Gracie moved to the pool, shushing Evelyn's protest, and then placed her hand in the water, swirling it slowly around and around and around for what seemed far too long for Evelyn's comfort.

"We'll need him to stay in human form for awhile," Gracie said, standing up and shaking the scales off her hand. She turned to face her girlfriend, "at least until we figure out what we're going to do."

"No no no no no," Evelyn said, but Gracie pressed a wet finger to her girlfriend's lips.

"Their ship will not return. They all knew what would happen if any of them were left behind, and Kevin and his sister are resigned to what they have to do. What they will have to become." Gracie looked sorrowfully back to the boy, then returned to look at Evelyn.

"Manatees live off the coast of Florida, it's as near to their own kind as we can get them. But, it's days from here. We'll need transportation big enough to carry a tank that will fit his sister full size. Kevin can ride with us until we get them were they need to go.”

“Gracie, we’re not driving them to Florida.” Evelyn stumbled backward and sat on the lounge. "I can't believe what I'm hearing. You're effing crazy."

“No Evie. I’m fine. See?" Gracie said, turning around in a circle. "All the scales are gone. There’s no lasting effect. For me at least.” And Evelyn remembered what the boy had said, and realized what her girlfriend would be thinking. If they went to Florida and into the water there, what happened to the others of their kind would happen to them.

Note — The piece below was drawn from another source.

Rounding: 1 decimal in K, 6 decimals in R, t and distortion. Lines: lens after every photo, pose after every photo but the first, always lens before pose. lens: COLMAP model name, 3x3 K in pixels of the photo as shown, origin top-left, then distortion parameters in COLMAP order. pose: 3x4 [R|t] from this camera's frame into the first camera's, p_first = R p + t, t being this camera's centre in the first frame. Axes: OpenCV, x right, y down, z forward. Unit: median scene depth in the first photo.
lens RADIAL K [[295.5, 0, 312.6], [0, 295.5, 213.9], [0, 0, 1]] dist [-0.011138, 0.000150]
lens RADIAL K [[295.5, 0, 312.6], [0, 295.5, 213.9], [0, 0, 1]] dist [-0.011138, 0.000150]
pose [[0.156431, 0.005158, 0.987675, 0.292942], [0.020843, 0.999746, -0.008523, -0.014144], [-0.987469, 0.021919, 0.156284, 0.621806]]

Gracie turned back to the boy, “Do you know anything that will help us to help you?”

The boy stood silent for quite awhile, looking back at the pool. Gracie imagined the conversation that occurred between him and his sister, who splashed near the surface several times to smack her fins on the water. As if they were arguing.

"They could stay here?"

Gracie slowly turned around towards her girlfriend, unbelieving what she had just heard.

"I guess we really will need a bigger pool," Evelyn said, giggling at what she was hearing herself say, but glad she found her girlfriend, her Gracie, coming over to hold her as if she were the most precious thing in all the universe.

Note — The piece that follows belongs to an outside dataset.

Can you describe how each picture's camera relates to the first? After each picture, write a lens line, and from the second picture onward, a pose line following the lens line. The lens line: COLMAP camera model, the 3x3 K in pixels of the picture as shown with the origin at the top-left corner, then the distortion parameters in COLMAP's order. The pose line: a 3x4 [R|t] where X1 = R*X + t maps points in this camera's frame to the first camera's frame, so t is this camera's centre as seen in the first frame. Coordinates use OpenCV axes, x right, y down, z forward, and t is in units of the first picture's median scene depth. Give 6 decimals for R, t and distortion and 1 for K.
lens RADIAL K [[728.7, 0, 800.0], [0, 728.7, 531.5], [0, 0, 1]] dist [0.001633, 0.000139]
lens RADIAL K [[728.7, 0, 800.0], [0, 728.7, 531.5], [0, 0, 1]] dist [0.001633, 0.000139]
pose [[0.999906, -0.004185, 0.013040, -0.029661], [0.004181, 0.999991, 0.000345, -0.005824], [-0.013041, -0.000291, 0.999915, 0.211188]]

"But," Evelyn mumbled through the shower of kisses, "you can't go swimming anymore."

<word count: 2634>


Parabolic Muse said...

This is beautifully written, charming and funny. But I think if it's between you not swimming, and them... they'd have to go.

Parabolic Muse said...

I'm not sure, but now that this is private, do you need the Captcha moderation? Those codes drive me nuts and I don't usually comment on blogs that have them. I'll comment on yours, of course. Because I have important things to say here.